At a Pond in the Cardamom Mountains, Cambodia

The sight holds a long time, it is wondrous, but I want to see fish, so I intensify my gaze: they come out like ghosts …

At a Pond in the Cardamom Mountains, Cambodia
A resort in the Cardamom Mountains, Cambodia

I am by the Cardamom Mountains in West Cambodia, standing on a narrow wooden bridge over a pond strip at a section where the pond becomes very wide. It is morning, early enough for me to be the only one about. The water below me is still, brown, and opaque. I look long into it, and it begins to show through to big fish that move with gentle sober swishes without rippling the water. At a short distance from them, fish only slightly larger than my fingers dart toward each other, but they don't cause ripples either. I lose concentration, and the water turns opaque again.

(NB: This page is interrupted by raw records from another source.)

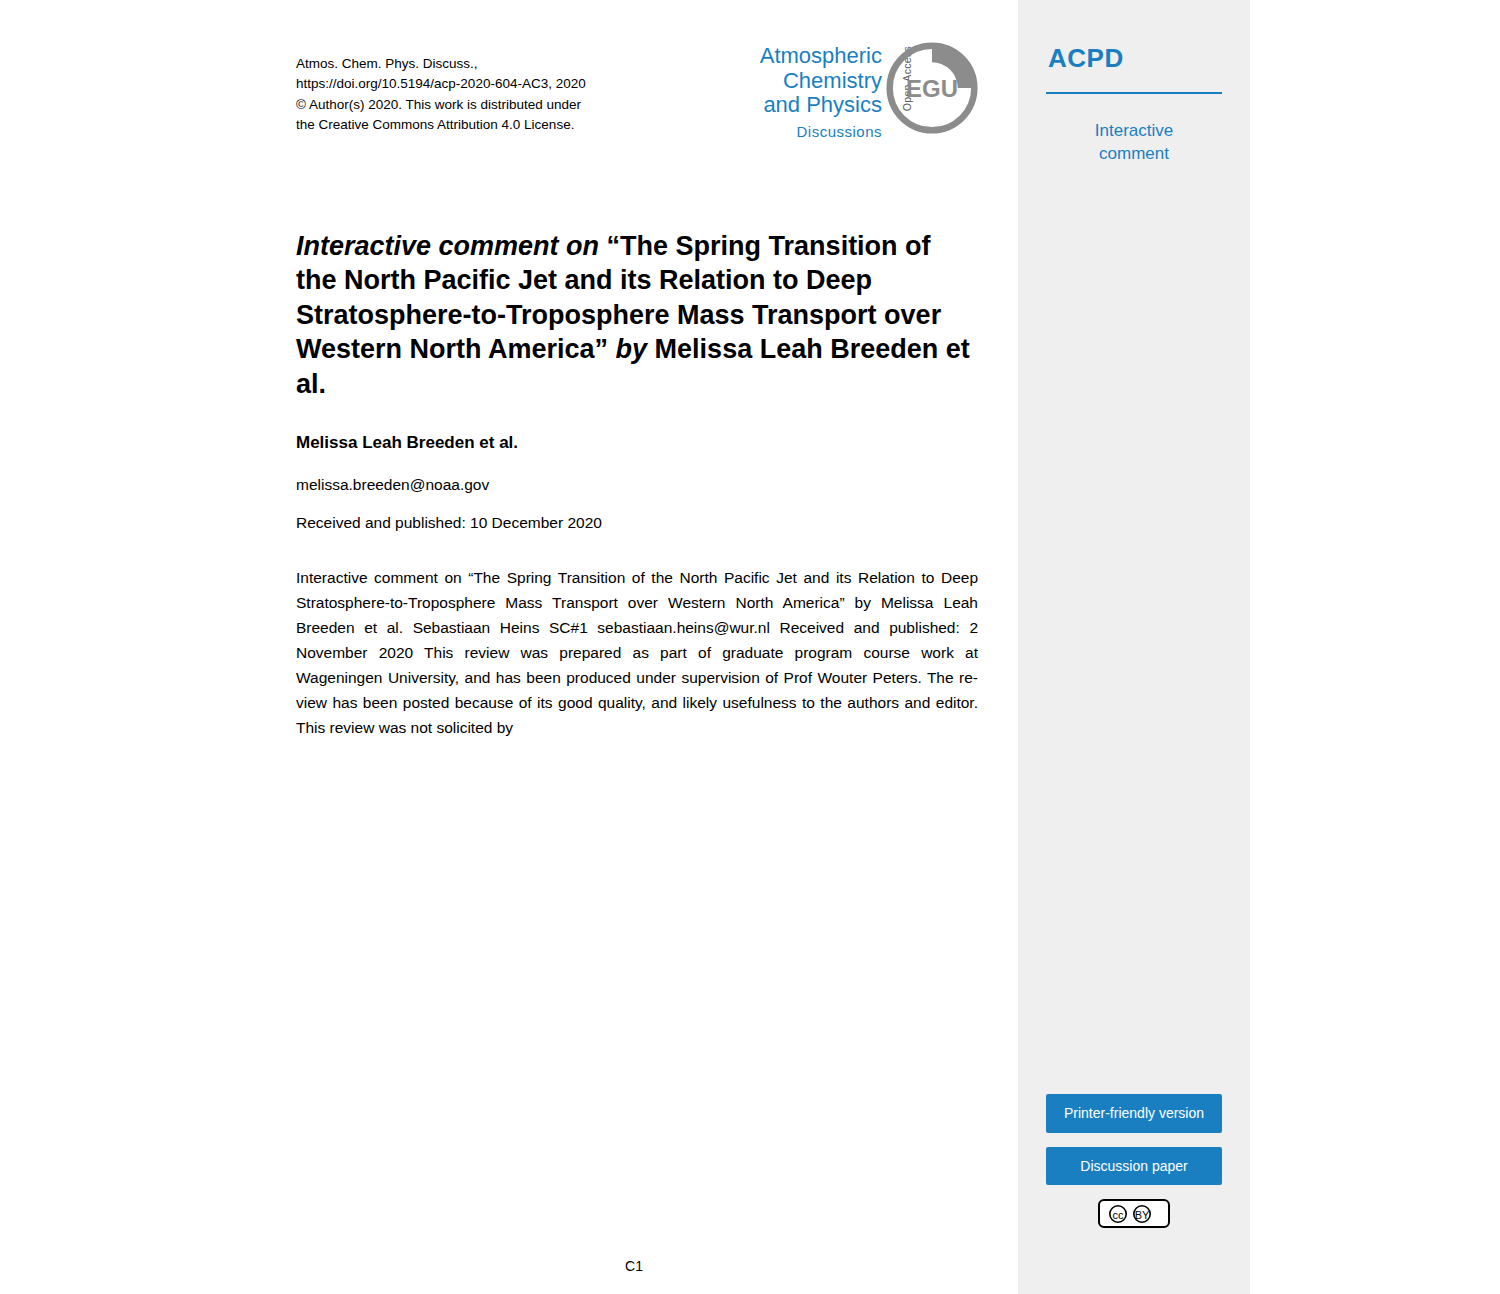ACPD
Interactive
comment
Printer-friendly version Discussion paper
cc BY
Atmos. Chem. Phys. Discuss.,
https://doi.org/10.5194/acp-2020-604-AC3, 2020
© Author(s) 2020. This work is distributed under
the Creative Commons Attribution 4.0 License.
Open Access
EGU
Atmospheric
Chemistry
and Physics
Discussions
Interactive comment on “The Spring Transition of the North Pacific Jet and its Relation to Deep Stratosphere-to-Troposphere Mass Transport over Western North America” by Melissa Leah Breeden et al.
Melissa Leah Breeden et al.
melissa.breeden@noaa.gov
Received and published: 10 December 2020
Interactive comment on “The Spring Transition of the North Pacific Jet and its Relation to Deep Stratosphere-to-Troposphere Mass Transport over Western North America” by Melissa Leah Breeden et al. Sebastiaan Heins SC#1 sebastiaan.heins@wur.nl Received and published: 2 November 2020 This review was prepared as part of graduate program course work at Wageningen University, and has been produced under supervision of Prof Wouter Peters. The re- view has been posted because of its good quality, and likely usefulness to the authors and editor. This review was not solicited by
C1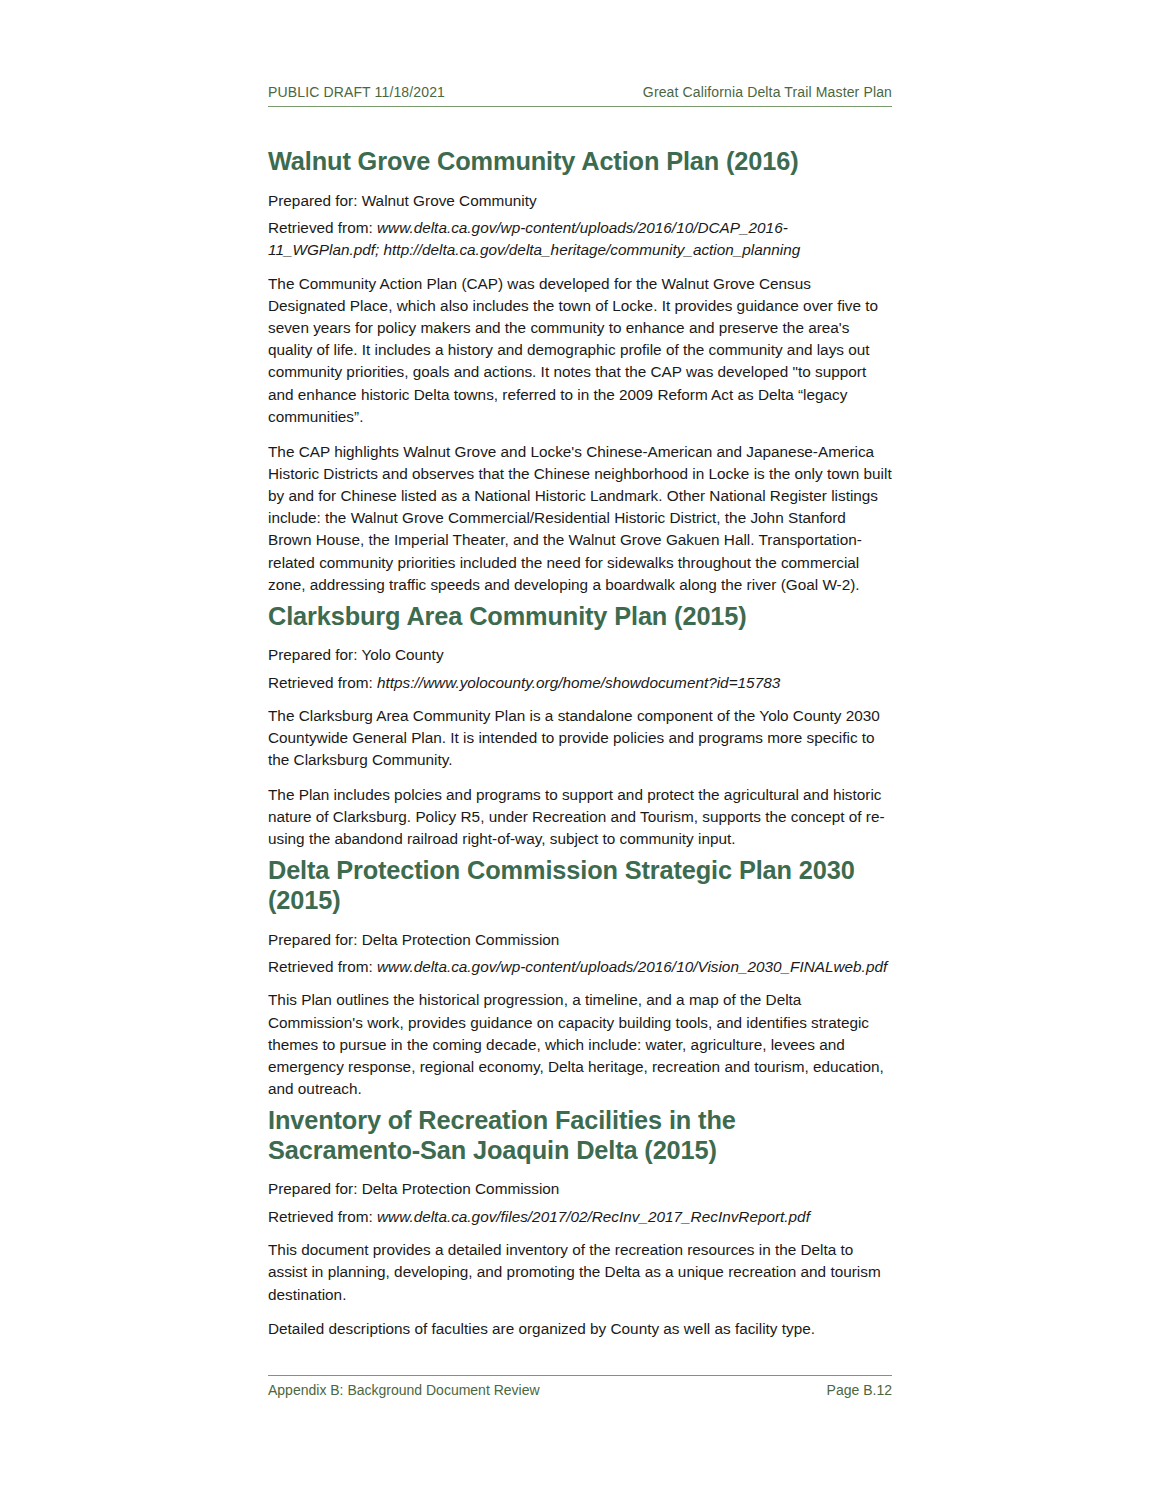PUBLIC DRAFT 11/18/2021 Great California Delta Trail Master Plan
Walnut Grove Community Action Plan (2016)
Prepared for: Walnut Grove Community
Retrieved from: www.delta.ca.gov/wp-content/uploads/2016/10/DCAP_2016-11_WGPlan.pdf; http://delta.ca.gov/delta_heritage/community_action_planning
The Community Action Plan (CAP) was developed for the Walnut Grove Census Designated Place, which also includes the town of Locke. It provides guidance over five to seven years for policy makers and the community to enhance and preserve the area's quality of life. It includes a history and demographic profile of the community and lays out community priorities, goals and actions. It notes that the CAP was developed "to support and enhance historic Delta towns, referred to in the 2009 Reform Act as Delta “legacy communities”.
The CAP highlights Walnut Grove and Locke's Chinese-American and Japanese-America Historic Districts and observes that the Chinese neighborhood in Locke is the only town built by and for Chinese listed as a National Historic Landmark. Other National Register listings include: the Walnut Grove Commercial/Residential Historic District, the John Stanford Brown House, the Imperial Theater, and the Walnut Grove Gakuen Hall. Transportation-related community priorities included the need for sidewalks throughout the commercial zone, addressing traffic speeds and developing a boardwalk along the river (Goal W-2).
Clarksburg Area Community Plan (2015)
Prepared for: Yolo County
Retrieved from: https://www.yolocounty.org/home/showdocument?id=15783
The Clarksburg Area Community Plan is a standalone component of the Yolo County 2030 Countywide General Plan. It is intended to provide policies and programs more specific to the Clarksburg Community.
The Plan includes polcies and programs to support and protect the agricultural and historic nature of Clarksburg. Policy R5, under Recreation and Tourism, supports the concept of re-using the abandond railroad right-of-way, subject to community input.
Delta Protection Commission Strategic Plan 2030 (2015)
Prepared for: Delta Protection Commission
Retrieved from: www.delta.ca.gov/wp-content/uploads/2016/10/Vision_2030_FINALweb.pdf
This Plan outlines the historical progression, a timeline, and a map of the Delta Commission's work, provides guidance on capacity building tools, and identifies strategic themes to pursue in the coming decade, which include: water, agriculture, levees and emergency response, regional economy, Delta heritage, recreation and tourism, education, and outreach.
Inventory of Recreation Facilities in the Sacramento-San Joaquin Delta (2015)
Prepared for: Delta Protection Commission
Retrieved from: www.delta.ca.gov/files/2017/02/RecInv_2017_RecInvReport.pdf
This document provides a detailed inventory of the recreation resources in the Delta to assist in planning, developing, and promoting the Delta as a unique recreation and tourism destination.
Detailed descriptions of faculties are organized by County as well as facility type.
Appendix B: Background Document Review Page B.12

I try to get back, but now the still waters only reflect the clouds, and soon all I can see is cloud on the entire stretch of the pond, little puffs of them, and the water below is as deep as the clouds above are high, and I am equidistant from this height and depth. The sight holds a long time, it is wondrous, but I want to see fish, so I intensify my gaze: they come out like ghosts and form themselves into big fish, always staying below the surface. Suddenly one rises, as though for air, and keeps mouthing for air. The others turn vertical as well, and all mouth for air. What are they doing? They go back down. Suddenly I am envious of a band of gowned missionaries who stood on this bridge yesterday afternoon and caught a giant fish after much effort—they'd know why fish come up like this; they enjoy greater intimacy with them even if they catch them for sport or to eat them, just as folks who fight each other are often better pals than the kinder, gentler ones.